Collected data
▶
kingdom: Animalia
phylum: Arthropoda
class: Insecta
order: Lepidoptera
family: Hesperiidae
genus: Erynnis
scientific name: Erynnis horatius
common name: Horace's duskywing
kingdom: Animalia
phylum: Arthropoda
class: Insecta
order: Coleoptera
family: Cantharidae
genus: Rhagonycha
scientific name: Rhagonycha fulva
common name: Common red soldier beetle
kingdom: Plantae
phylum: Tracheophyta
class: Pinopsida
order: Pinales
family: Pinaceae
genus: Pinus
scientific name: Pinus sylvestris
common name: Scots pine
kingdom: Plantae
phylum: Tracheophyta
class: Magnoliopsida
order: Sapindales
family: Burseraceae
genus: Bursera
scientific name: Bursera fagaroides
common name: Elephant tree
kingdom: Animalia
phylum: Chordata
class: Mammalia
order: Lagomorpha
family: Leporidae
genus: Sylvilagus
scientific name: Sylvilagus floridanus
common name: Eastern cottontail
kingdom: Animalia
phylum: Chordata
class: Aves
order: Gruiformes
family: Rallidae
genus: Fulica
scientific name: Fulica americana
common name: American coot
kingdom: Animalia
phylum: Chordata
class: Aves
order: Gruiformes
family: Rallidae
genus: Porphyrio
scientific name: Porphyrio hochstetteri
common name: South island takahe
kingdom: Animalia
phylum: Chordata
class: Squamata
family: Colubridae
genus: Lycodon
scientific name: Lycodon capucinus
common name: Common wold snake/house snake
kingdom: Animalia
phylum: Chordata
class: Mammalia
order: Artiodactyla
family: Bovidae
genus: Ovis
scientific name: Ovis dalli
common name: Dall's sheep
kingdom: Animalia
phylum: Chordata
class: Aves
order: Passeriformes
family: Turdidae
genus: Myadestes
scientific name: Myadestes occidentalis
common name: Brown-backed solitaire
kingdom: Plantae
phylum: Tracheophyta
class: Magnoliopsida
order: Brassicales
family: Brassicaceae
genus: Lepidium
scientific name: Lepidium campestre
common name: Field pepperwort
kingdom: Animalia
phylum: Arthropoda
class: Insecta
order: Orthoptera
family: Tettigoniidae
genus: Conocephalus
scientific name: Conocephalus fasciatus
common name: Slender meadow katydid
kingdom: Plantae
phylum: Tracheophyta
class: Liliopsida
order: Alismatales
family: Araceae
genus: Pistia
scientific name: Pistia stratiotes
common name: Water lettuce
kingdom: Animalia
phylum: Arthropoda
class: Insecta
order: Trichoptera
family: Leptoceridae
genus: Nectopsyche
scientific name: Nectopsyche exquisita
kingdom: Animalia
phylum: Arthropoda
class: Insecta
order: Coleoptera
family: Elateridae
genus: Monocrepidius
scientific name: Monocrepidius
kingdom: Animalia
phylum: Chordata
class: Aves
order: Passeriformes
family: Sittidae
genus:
◀
# [Problem details]
Copy every line of the listing verbatim, from the first entry through the last.

# [Solution]
kingdom: Animalia
phylum: Arthropoda
class: Insecta
order: Lepidoptera
family: Hesperiidae
genus: Erynnis
scientific name: Erynnis horatius
common name: Horace's duskywing
kingdom: Animalia
phylum: Arthropoda
class: Insecta
order: Coleoptera
family: Cantharidae
genus: Rhagonycha
scientific name: Rhagonycha fulva
common name: Common red soldier beetle
kingdom: Plantae
phylum: Tracheophyta
class: Pinopsida
order: Pinales
family: Pinaceae
genus: Pinus
scientific name: Pinus sylvestris
common name: Scots pine
kingdom: Plantae
phylum: Tracheophyta
class: Magnoliopsida
order: Sapindales
family: Burseraceae
genus: Bursera
scientific name: Bursera fagaroides
common name: Elephant tree
kingdom: Animalia
phylum: Chordata
class: Mammalia
order: Lagomorpha
family: Leporidae
genus: Sylvilagus
scientific name: Sylvilagus floridanus
common name: Eastern cottontail
kingdom: Animalia
phylum: Chordata
class: Aves
order: Gruiformes
family: Rallidae
genus: Fulica
scientific name: Fulica americana
common name: American coot
kingdom: Animalia
phylum: Chordata
class: Aves
order: Gruiformes
family: Rallidae
genus: Porphyrio
scientific name: Porphyrio hochstetteri
common name: South island takahe
kingdom: Animalia
phylum: Chordata
class: Squamata
family: Colubridae
genus: Lycodon
scientific name: Lycodon capucinus
common name: Common wold snake/house snake
kingdom: Animalia
phylum: Chordata
class: Mammalia
order: Artiodactyla
family: Bovidae
genus: Ovis
scientific name: Ovis dalli
common name: Dall's sheep
kingdom: Animalia
phylum: Chordata
class: Aves
order: Passeriformes
family: Turdidae
genus: Myadestes
scientific name: Myadestes occidentalis
common name: Brown-backed solitaire
kingdom: Plantae
phylum: Tracheophyta
class: Magnoliopsida
order: Brassicales
family: Brassicaceae
genus: Lepidium
scientific name: Lepidium campestre
common name: Field pepperwort
kingdom: Animalia
phylum: Arthropoda
class: Insecta
order: Orthoptera
family: Tettigoniidae
genus: Conocephalus
scientific name: Conocephalus fasciatus
common name: Slender meadow katydid
kingdom: Plantae
phylum: Tracheophyta
class: Liliopsida
order: Alismatales
family: Araceae
genus: Pistia
scientific name: Pistia stratiotes
common name: Water lettuce
kingdom: Animalia
phylum: Arthropoda
class: Insecta
order: Trichoptera
family: Leptoceridae
genus: Nectopsyche
scientific name: Nectopsyche exquisita
kingdom: Animalia
phylum: Arthropoda
class: Insecta
order: Coleoptera
family: Elateridae
genus: Monocrepidius
scientific name: Monocrepidius
kingdom: Animalia
phylum: Chordata
class: Aves
order: Passeriformes
family: Sittidae
genus:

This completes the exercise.